[EXERCISE INSTRUCTIONS]
1) Copy the stretch of the Travis Walton account from "After the craft" through "and a half." word for word.
2) Answer these from the Travis Walton account:
(a) What color were the eyes of the man in blue coveralls?
(b) How far from where he was last seen did Walton wake up, and in what direction?
(c) At what time did Walton get in touch with his brother-in-law?

[DOCUMENT SECTION]

———

After escaping the three alien examiners, Walton found himself in a mysterious room with nothing but a chair and a control panel. He circled the room to make sure he was alone before sitting in the chair to collect his thoughts. According to Walton, as soon as he sat down, a collection of lights filled the room. He noticed that it was similar to that of a planetarium and when he adjusted a lever on the side of the chair he was able to control the star map that was displayed in front of him. After leaving the chair, the star map disappeared and someone slipped into the room. Rather than finding one of the five-foot-tall examiners, Walton was face to face with a six-foot-tall human wearing blue coveralls with a glassy helmet.
While trying to ask the man questions, Walton realized that he couldn't understand a word that the guy was saying - probably because of the helmet - and that his eyes were a bright gold color. The man led Walton through the ship, showing him a kind of hangar, and another ship, before leading him to another examination room where he was knocked out by one of the examiners.
Five days after he disappeared from the forest outside Snowflake, Arizona, Walton woke up on the side of the road in Herber, Arizona - 30 miles southwest of where he was last seen. He remembers seeing the alien craft close its door and float away into the distance.
"For an instant it floated silently above the road, a dozen yards away. I could see the night sky, the surrounding trees, and the highway center line reflected in the curving mirror of its hull. Then, abruptly, it shot vertically into the sky, creating a strong breeze that stirred the nearby pine boughs and rustled the dry oak leaves that lay in the dry grass beside the road."
After the craft left, Walton ran into town and tried to find someone to help him, but the town was conspicuously empty. He ended up getting in touch with his brother-in-law at 12:05 am and about an hour later he was back in civilization, although he only believed that he'd gone for about an hour and a half.
While Travis Walton was being poked and prodded by examiners aboard a mysterious ship, the members of his crew were dealing with a glut of legal problems. Over the next few days, the local sheriff's department would conduct a thorough investigation of the scene. Since they couldn't find Walton anywhere, this led to suspicion being placed on his crew. Had they murdered Walton and tried to cover it up? Were they trying to get out of a government contract? Theories about the men were flying wildly but nothing made sense. The men each underwent polygraph tests and all but one of the men passed (the sixth test was inconclusive.)
While the idea that a crew of loggers murdered their boss sounds enticing, some of the less inflammatory members of the media just assumed that the crew was joking about the abduction and that it had gotten out of hand. After the scrutiny that the crew was put through, they probably wish that they had pulled off the world's longest prank.

———

[ENTRIES SUPPLIED]
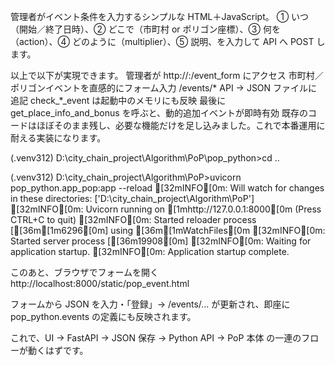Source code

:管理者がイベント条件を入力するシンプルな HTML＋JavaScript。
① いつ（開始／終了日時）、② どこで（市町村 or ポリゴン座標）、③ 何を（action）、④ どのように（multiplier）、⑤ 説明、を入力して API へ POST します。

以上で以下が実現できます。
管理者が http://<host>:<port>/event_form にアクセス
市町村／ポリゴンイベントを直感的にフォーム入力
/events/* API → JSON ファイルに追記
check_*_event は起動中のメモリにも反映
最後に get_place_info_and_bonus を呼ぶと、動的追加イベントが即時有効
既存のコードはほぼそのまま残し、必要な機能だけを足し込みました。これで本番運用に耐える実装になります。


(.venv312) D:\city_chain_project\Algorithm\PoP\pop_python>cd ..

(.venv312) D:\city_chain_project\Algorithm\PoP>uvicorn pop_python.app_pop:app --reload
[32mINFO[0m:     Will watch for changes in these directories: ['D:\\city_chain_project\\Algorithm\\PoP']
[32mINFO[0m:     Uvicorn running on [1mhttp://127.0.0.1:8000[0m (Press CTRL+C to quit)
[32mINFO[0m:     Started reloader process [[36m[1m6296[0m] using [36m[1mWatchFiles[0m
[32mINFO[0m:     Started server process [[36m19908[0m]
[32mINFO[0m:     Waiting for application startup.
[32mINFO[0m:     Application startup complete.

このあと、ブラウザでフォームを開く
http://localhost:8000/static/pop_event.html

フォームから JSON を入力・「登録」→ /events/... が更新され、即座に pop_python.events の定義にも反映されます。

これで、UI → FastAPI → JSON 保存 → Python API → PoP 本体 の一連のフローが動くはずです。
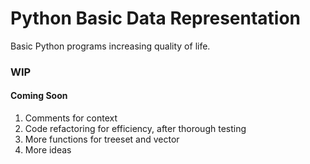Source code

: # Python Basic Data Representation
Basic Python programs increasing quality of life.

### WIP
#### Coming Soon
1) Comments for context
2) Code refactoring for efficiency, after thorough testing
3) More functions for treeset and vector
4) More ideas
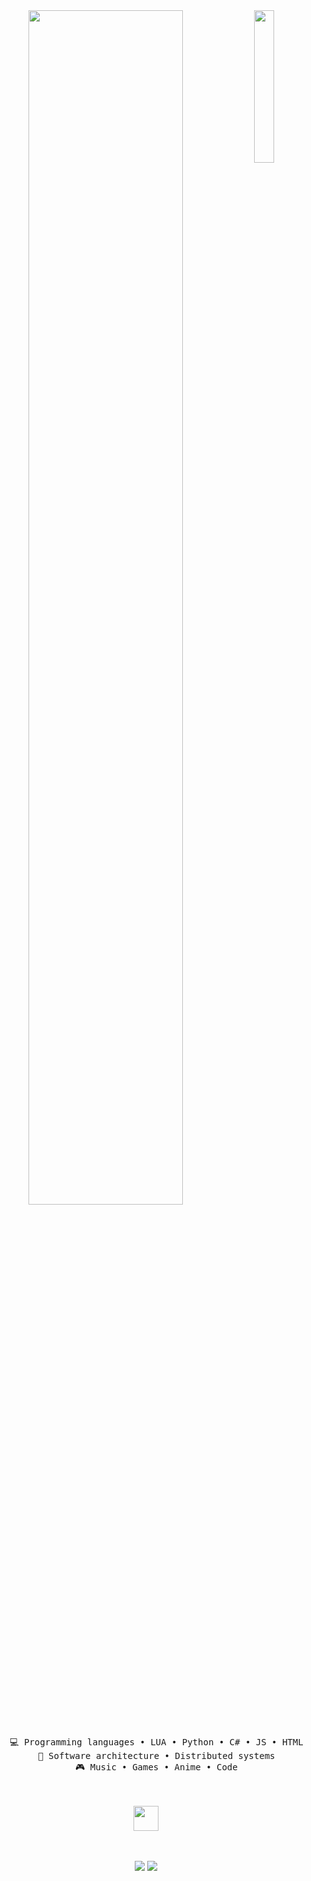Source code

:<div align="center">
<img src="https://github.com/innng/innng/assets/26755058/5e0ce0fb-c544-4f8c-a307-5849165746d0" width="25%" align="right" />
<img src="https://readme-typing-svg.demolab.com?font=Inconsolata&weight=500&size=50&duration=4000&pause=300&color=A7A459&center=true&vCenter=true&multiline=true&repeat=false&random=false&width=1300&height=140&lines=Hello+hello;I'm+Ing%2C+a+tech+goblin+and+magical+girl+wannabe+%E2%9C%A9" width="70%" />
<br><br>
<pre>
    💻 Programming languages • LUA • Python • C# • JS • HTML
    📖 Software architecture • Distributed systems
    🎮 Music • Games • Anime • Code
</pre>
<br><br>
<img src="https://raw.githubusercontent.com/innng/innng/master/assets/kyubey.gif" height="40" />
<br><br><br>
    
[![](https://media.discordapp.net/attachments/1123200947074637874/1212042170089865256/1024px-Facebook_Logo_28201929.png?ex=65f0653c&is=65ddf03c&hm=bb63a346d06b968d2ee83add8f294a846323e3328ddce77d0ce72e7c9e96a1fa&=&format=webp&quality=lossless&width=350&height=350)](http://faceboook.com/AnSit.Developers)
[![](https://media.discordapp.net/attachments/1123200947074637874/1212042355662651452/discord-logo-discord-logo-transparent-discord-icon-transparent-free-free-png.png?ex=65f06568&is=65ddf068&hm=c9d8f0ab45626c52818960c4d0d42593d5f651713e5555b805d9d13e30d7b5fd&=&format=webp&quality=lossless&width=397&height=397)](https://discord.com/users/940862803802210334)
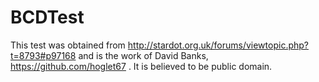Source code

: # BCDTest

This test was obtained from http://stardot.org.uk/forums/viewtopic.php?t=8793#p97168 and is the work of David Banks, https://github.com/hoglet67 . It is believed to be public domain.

———

[EXERCISE RESULTS]
1)
After the craft left, Walton ran into town and tried to find someone to help him, but the town was conspicuously empty. He ended up getting in touch with his brother-in-law at 12:05 am and about an hour later he was back in civilization, although he only believed that he'd gone for about an hour and a half.

2)
(a) Bright gold.
(b) 30 miles southwest.
(c) 12:05 am.